INSTRUCTIONS TO FOLLOW: Without including the pictures, copy each line below exactly as it reads.

(DATA TO EXAMINE)

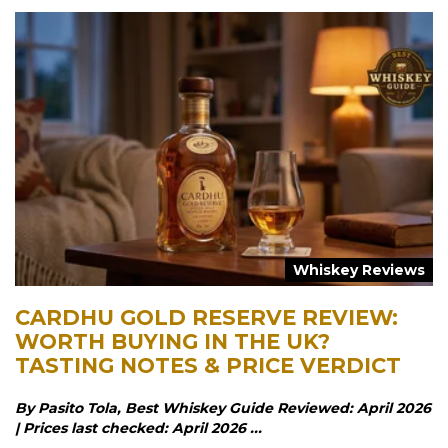
Whiskey Reviews
CARDHU GOLD RESERVE REVIEW:
WORTH BUYING IN THE UK?
TASTING NOTES & PRICE VERDICT
By Pasito Tola, Best Whiskey Guide Reviewed: April 2026
| Prices last checked: April 2026 ...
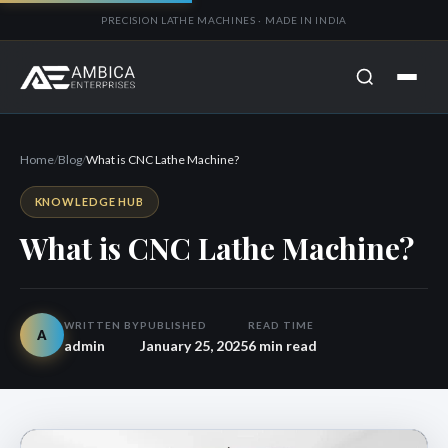
PRECISION LATHE MACHINES · MADE IN INDIA
Home
/
Blog
/
What is CNC Lathe Machine?
KNOWLEDGE HUB
What is CNC Lathe Machine?
WRITTEN BY
PUBLISHED
READ TIME
A
admin
January 25, 2025
6 min read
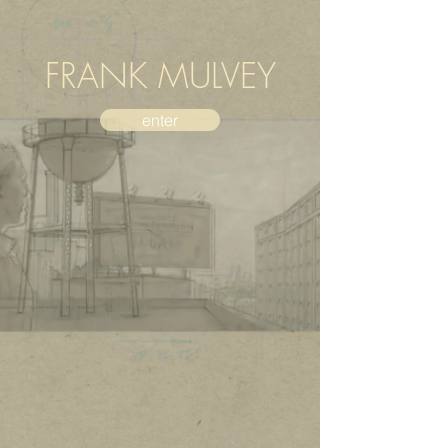
FRANK MULVEY
enter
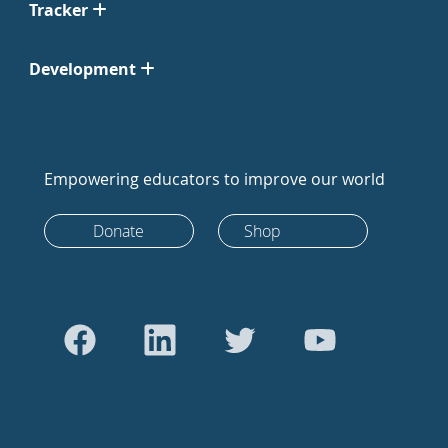
Tracker
Development
Empowering educators to improve our world
Donate
Shop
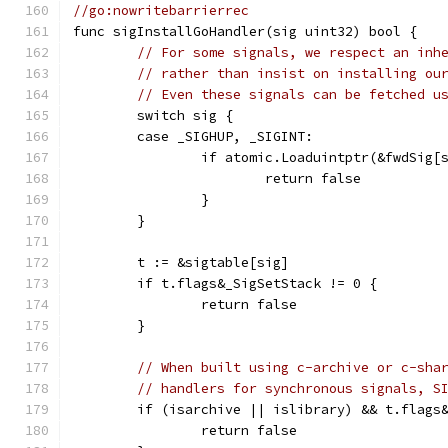
//go:nowritebarrierrec
func sigInstallGoHandler(sig uint32) bool {
// For some signals, we respect an inh
// rather than insist on installing ou
// Even these signals can be fetched u
	switch sig {
	case _SIGHUP, _SIGINT:
		if atomic.Loaduintptr(&fwdSig[
			return false
		}
	}
	t := &sigtable[sig]
	if t.flags&_SigSetStack != 0 {
		return false
	}
// When built using c-archive or c-sha
// handlers for synchronous signals, S
	if (isarchive || islibrary) && t.flags
		return false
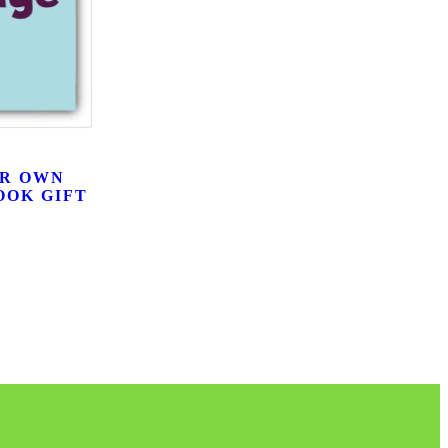
UR OWN
OOK GIFT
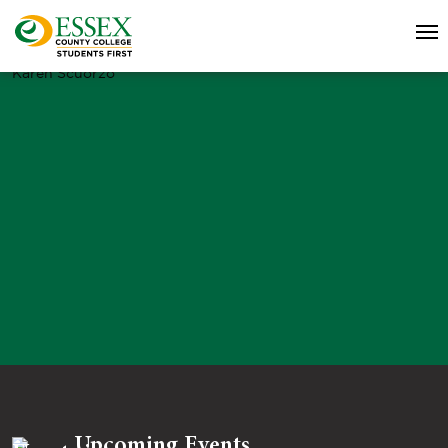
Karen Scuorzo
Upcoming Events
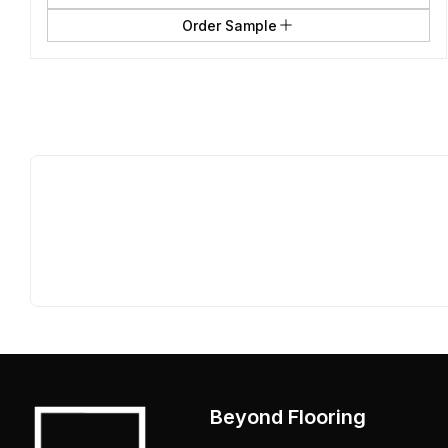
Order Sample
Beyond Flooring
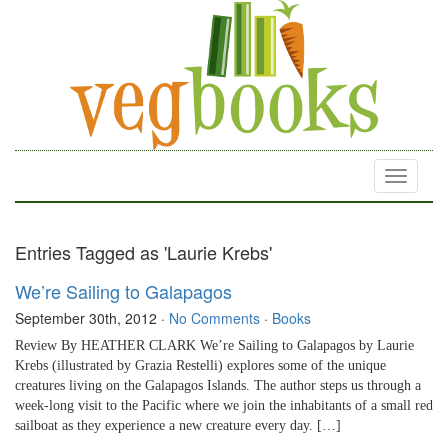
Toggle
navigati
Entries Tagged as 'Laurie Krebs'
We’re Sailing to Galapagos
September 30th, 2012
·
No Comments
·
Books
Review By HEATHER CLARK We’re Sailing to Galapagos by Laurie
Krebs (illustrated by Grazia Restelli) explores some of the unique
creatures living on the Galapagos Islands. The author steps us through a
week-long visit to the Pacific where we join the inhabitants of a small red
sailboat as they experience a new creature every day. […]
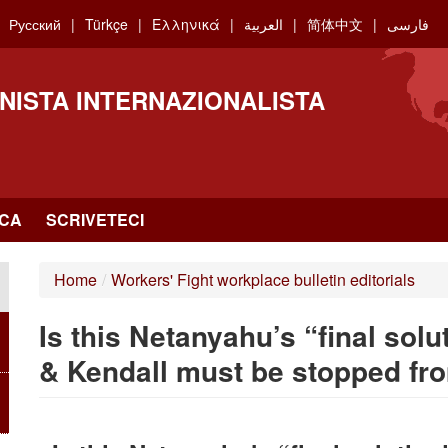
Русский
Türkçe
Ελληνικά
العربية
简体中文
فارسی
NISTA INTERNAZIONALISTA
RCA
SCRIVETECI
Home
/
Workers' Fight workplace bulletin editorials
Is this Netanyahu’s “final solu
& Kendall must be stopped fro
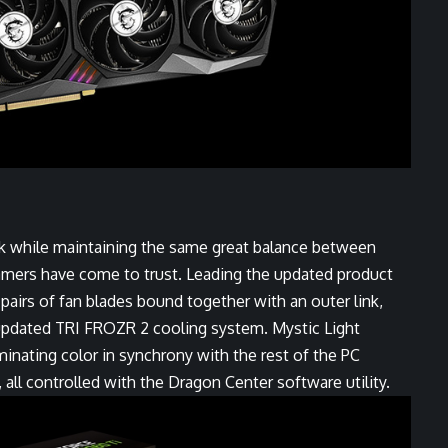
 while maintaining the same great balance between
amers have come to trust. Leading the updated product
airs of fan blades bound together with an outer link,
 updated TRI FROZR 2 cooling system. Mystic Light
uminating color in synchrony with the rest of the PC
all controlled with the Dragon Center software utility.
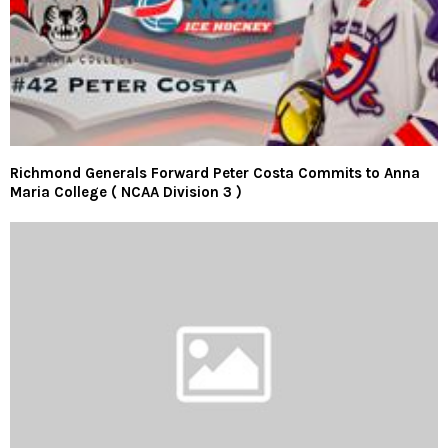
Richmond Generals Forward Peter Costa Commits to Anna
Maria College ( NCAA Division 3 )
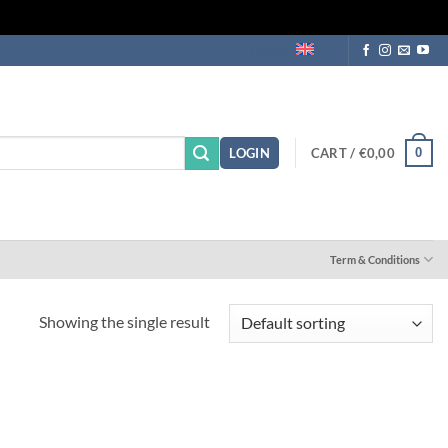
English
CART /
€
0,00
0
LOGIN
Term & Conditions
Showing the single result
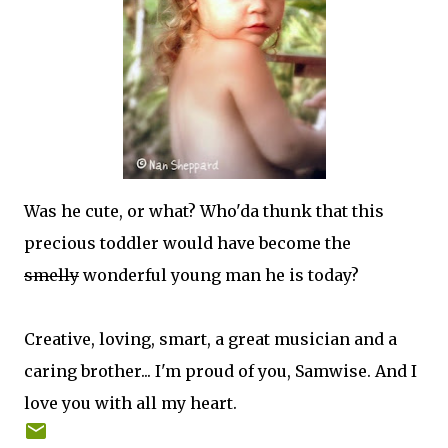
Was he cute, or what? Who'da thunk that this
precious toddler would have become the
smelly
wonderful young man he is today?
Creative, loving, smart, a great musician and a
caring brother... I'm proud of you, Samwise. And I
love you with all my heart.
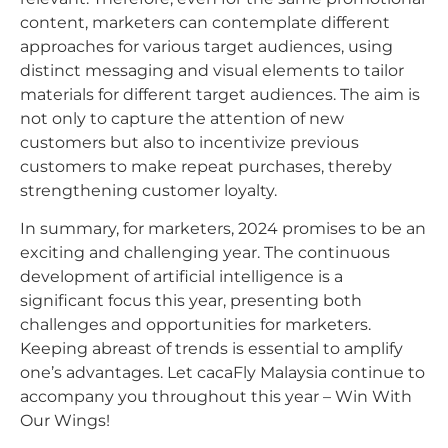
content, marketers can contemplate different
approaches for various target audiences, using
distinct messaging and visual elements to tailor
materials for different target audiences. The aim is
not only to capture the attention of new
customers but also to incentivize previous
customers to make repeat purchases, thereby
strengthening customer loyalty.
In summary, for marketers, 2024 promises to be an
exciting and challenging year. The continuous
development of artificial intelligence is a
significant focus this year, presenting both
challenges and opportunities for marketers.
Keeping abreast of trends is essential to amplify
one’s advantages. Let cacaFly Malaysia continue to
accompany you throughout this year – Win With
Our Wings!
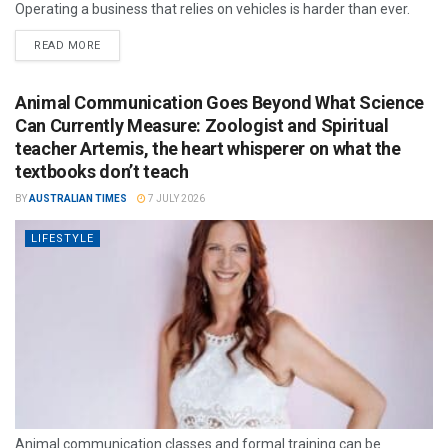
Operating a business that relies on vehicles is harder than ever.
READ MORE
Animal Communication Goes Beyond What Science
Can Currently Measure: Zoologist and Spiritual
teacher Artemis, the heart whisperer on what the
textbooks don’t teach
BY
AUSTRALIAN TIMES
7 JULY 2026
LIFESTYLE
Animal communication classes and formal training can be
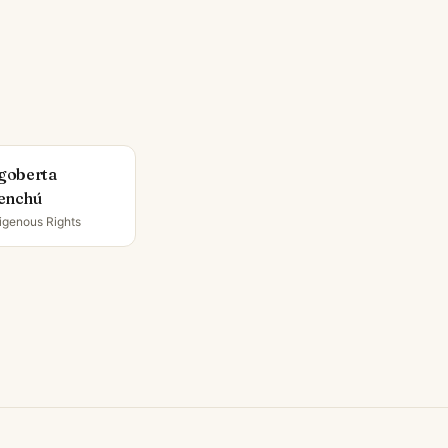
goberta
enchú
igenous Rights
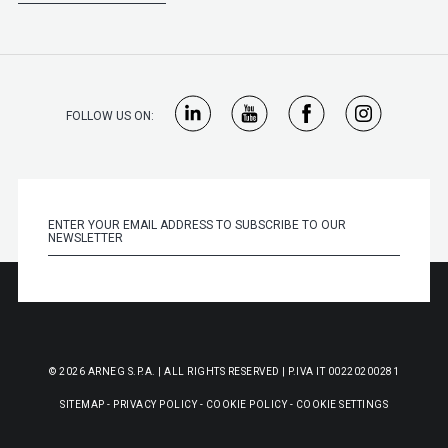
FOLLOW US ON:
© 2026 ARNEG S.P.A. | ALL RIGHTS RESERVED | P.IVA IT 00220200281
SITEMAP
-
PRIVACY POLICY
-
COOKIE POLICY
-
COOKIE SETTINGS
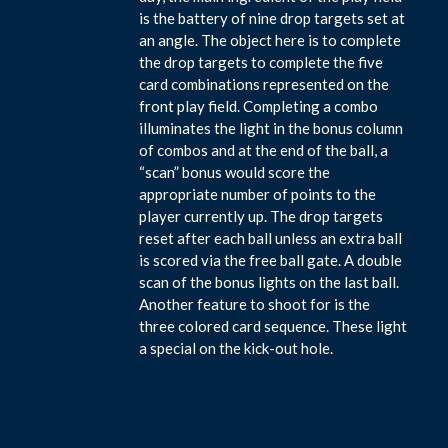
is the battery of nine drop targets set at
an angle. The object here is to complete
the drop targets to complete the five
card combinations represented on the
front play field. Completing a combo
illuminates the light in the bonus column
of combos and at the end of the ball, a
“scan” bonus would score the
appropriate number of points to the
player currently up. The drop targets
reset after each ball unless an extra ball
is scored via the free ball gate. A double
scan of the bonus lights on the last ball.
Another feature to shoot for is the
three colored card sequence. These light
a special on the kick-out hole.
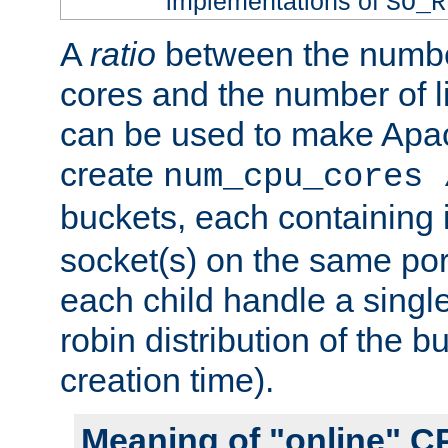
implementations of
SO_R
A
ratio
between the numbe
cores and the number of l
can be used to make Ap
create
num_cpu_cores 
buckets, each containing
socket(s) on the same por
each child handle a singl
robin distribution of the b
creation time).
Meaning of "online" C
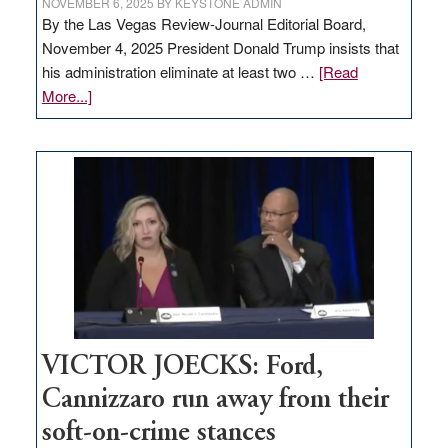
NOVEMBER 6, 2025
BY
KEYSTONE ADMIN
By the Las Vegas Review-Journal Editorial Board,
November 4, 2025 President Donald Trump insists that
his administration eliminate at least two …
[Read
about
More...]
EDITORIAL:
Zero-
based
regulation
would
help
Nevada
thrive
VICTOR JOECKS: Ford,
Cannizzaro run away from their
soft-on-crime stances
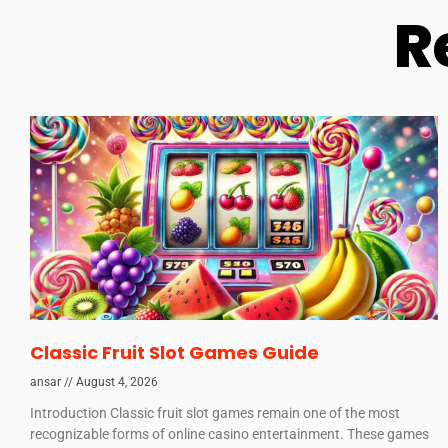
R
Classic Fruit Slot Games Guide
ansar
August 4, 2026
Introduction Classic fruit slot games remain one of the most
recognizable forms of online casino entertainment. These games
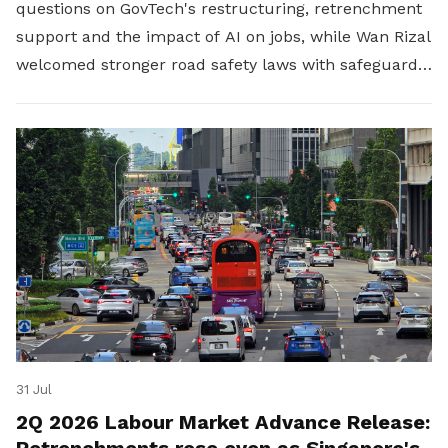
questions on GovTech's restructuring, retrenchment
support and the impact of AI on jobs, while Wan Rizal
welcomed stronger road safety laws with safeguards
for platform workers.
31 Jul
2Q 2026 Labour Market Advance Release:
Retrenchments rose even as Singapore's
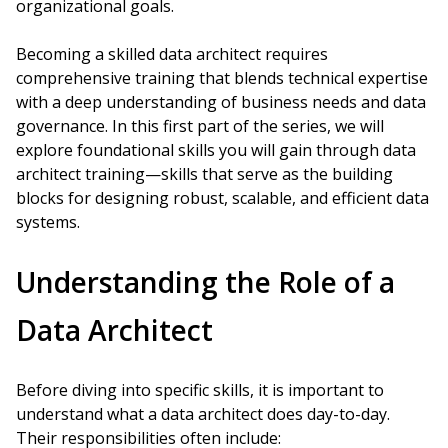
organizational goals.
Becoming a skilled data architect requires
comprehensive training that blends technical expertise
with a deep understanding of business needs and data
governance. In this first part of the series, we will
explore foundational skills you will gain through data
architect training—skills that serve as the building
blocks for designing robust, scalable, and efficient data
systems.
Understanding the Role of a
Data Architect
Before diving into specific skills, it is important to
understand what a data architect does day-to-day.
Their responsibilities often include:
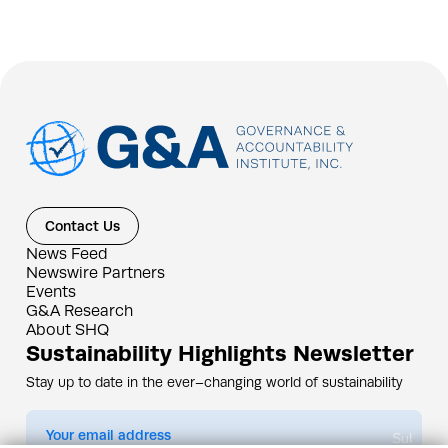
Contact Us
News Feed
Newswire Partners
Events
G&A Research
About SHQ
Sustainability Highlights Newsletter
Stay up to date in the ever–changing world of sustainability
Submit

(End DATA TO EXAMINE)

SOLUTION TO THIS TASK:
Whiskey Reviews
CARDHU GOLD RESERVE REVIEW:
WORTH BUYING IN THE UK?
TASTING NOTES & PRICE VERDICT
By Pasito Tola, Best Whiskey Guide Reviewed: April 2026
| Prices last checked: April 2026 ...
PRECISION LATHE MACHINES · MADE IN INDIA
Home
/
Blog
/
What is CNC Lathe Machine?
KNOWLEDGE HUB
What is CNC Lathe Machine?
WRITTEN BY
PUBLISHED
READ TIME
A
admin
January 25, 2025
6 min read
FRANK MULVEY
enter
Tracker
Development
Empowering educators to improve our world
Donate
Shop
//go:nowritebarrierrec
func sigInstallGoHandler(sig uint32) bool {
// For some signals, we respect an inh
// rather than insist on installing ou
// Even these signals can be fetched u
	switch sig {
	case _SIGHUP, _SIGINT:
		if atomic.Loaduintptr(&fwdSig[
			return false
		}
	}
	t := &sigtable[sig]
	if t.flags&_SigSetStack != 0 {
		return false
	}
// When built using c-archive or c-sha
// handlers for synchronous signals, S
	if (isarchive || islibrary) && t.flags
		return false
UR OWN
OOK GIFT
Karen Scuorzo
Upcoming Events
Order Sample
Beyond Flooring
Toggle
navigati
Entries Tagged as 'Laurie Krebs'
We’re Sailing to Galapagos
September 30th, 2012
·
No Comments
·
Books
Review By HEATHER CLARK We’re Sailing to Galapagos by Laurie
Krebs (illustrated by Grazia Restelli) explores some of the unique
creatures living on the Galapagos Islands. The author steps us through a
week-long visit to the Pacific where we join the inhabitants of a small red
sailboat as they experience a new creature every day. […]
Русский
Türkçe
Ελληνικά
العربية
简体中文
فارسی
NISTA INTERNAZIONALISTA
RCA
SCRIVETECI
Home
/
Workers' Fight workplace bulletin editorials
Is this Netanyahu’s “final solu
& Kendall must be stopped fro
 while maintaining the same great balance between
amers have come to trust. Leading the updated product
airs of fan blades bound together with an outer link,
 updated TRI FROZR 2 cooling system. Mystic Light
uminating color in synchrony with the rest of the PC
all controlled with the Dragon Center software utility.
Richmond Generals Forward Peter Costa Commits to Anna
Maria College ( NCAA Division 3 )
English
CART /
€
0,00
0
LOGIN
Term & Conditions
Showing the single result
Was he cute, or what? Who'da thunk that this
precious toddler would have become the
smelly
wonderful young man he is today?
Creative, loving, smart, a great musician and a
caring brother... I'm proud of you, Samwise. And I
love you with all my heart.
content, marketers can contemplate different
approaches for various target audiences, using
distinct messaging and visual elements to tailor
materials for different target audiences. The aim is
not only to capture the attention of new
customers but also to incentivize previous
customers to make repeat purchases, thereby
strengthening customer loyalty.
In summary, for marketers, 2024 promises to be an
exciting and challenging year. The continuous
development of artificial intelligence is a
significant focus this year, presenting both
challenges and opportunities for marketers.
Keeping abreast of trends is essential to amplify
one’s advantages. Let cacaFly Malaysia continue to
accompany you throughout this year – Win With
Our Wings!
Operating a business that relies on vehicles is harder than ever.
READ MORE
Animal Communication Goes Beyond What Science
Can Currently Measure: Zoologist and Spiritual
teacher Artemis, the heart whisperer on what the
textbooks don’t teach
BY
AUSTRALIAN TIMES
7 JULY 2026
LIFESTYLE
Animal communication classes and formal training can be
goberta
enchú
igenous Rights
FOLLOW US ON:
© 2026 ARNEG S.P.A. | ALL RIGHTS RESERVED | P.IVA IT 00220200281
SITEMAP
-
PRIVACY POLICY
-
COOKIE POLICY
-
COOKIE SETTINGS
is the battery of nine drop targets set at
an angle. The object here is to complete
the drop targets to complete the five
card combinations represented on the
front play field. Completing a combo
illuminates the light in the bonus column
of combos and at the end of the ball, a
“scan” bonus would score the
appropriate number of points to the
player currently up. The drop targets
reset after each ball unless an extra ball
is scored via the free ball gate. A double
scan of the bonus lights on the last ball.
Another feature to shoot for is the
three colored card sequence. These light
a special on the kick-out hole.
implementations of
SO_R
A
ratio
between the numbe
cores and the number of l
can be used to make Ap
create
num_cpu_cores 
buckets, each containing
socket(s) on the same por
each child handle a singl
robin distribution of the b
creation time).
Meaning of "online" C
NOVEMBER 6, 2025
BY
KEYSTONE ADMIN
By the Las Vegas Review-Journal Editorial Board,
November 4, 2025 President Donald Trump insists that
his administration eliminate at least two …
[Read
about
More...]
EDITORIAL:
Zero-
based
regulation
would
help
Nevada
thrive
VICTOR JOECKS: Ford,
Cannizzaro run away from their
soft-on-crime stances
R
Classic Fruit Slot Games Guide
ansar
August 4, 2026
Introduction Classic fruit slot games remain one of the most
recognizable forms of online casino entertainment. These games
questions on GovTech's restructuring, retrenchment
support and the impact of AI on jobs, while Wan Rizal
welcomed stronger road safety laws with safeguards
for platform workers.
31 Jul
2Q 2026 Labour Market Advance Release:
Retrenchments rose even as Singapore's
organizational goals.
Becoming a skilled data architect requires
comprehensive training that blends technical expertise
with a deep understanding of business needs and data
governance. In this first part of the series, we will
explore foundational skills you will gain through data
architect training—skills that serve as the building
blocks for designing robust, scalable, and efficient data
systems.
Understanding the Role of a
Data Architect
Before diving into specific skills, it is important to
understand what a data architect does day-to-day.
Their responsibilities often include:
Contact Us
News Feed
Newswire Partners
Events
G&A Research
About SHQ
Sustainability Highlights Newsletter
Stay up to date in the ever–changing world of sustainability
Submit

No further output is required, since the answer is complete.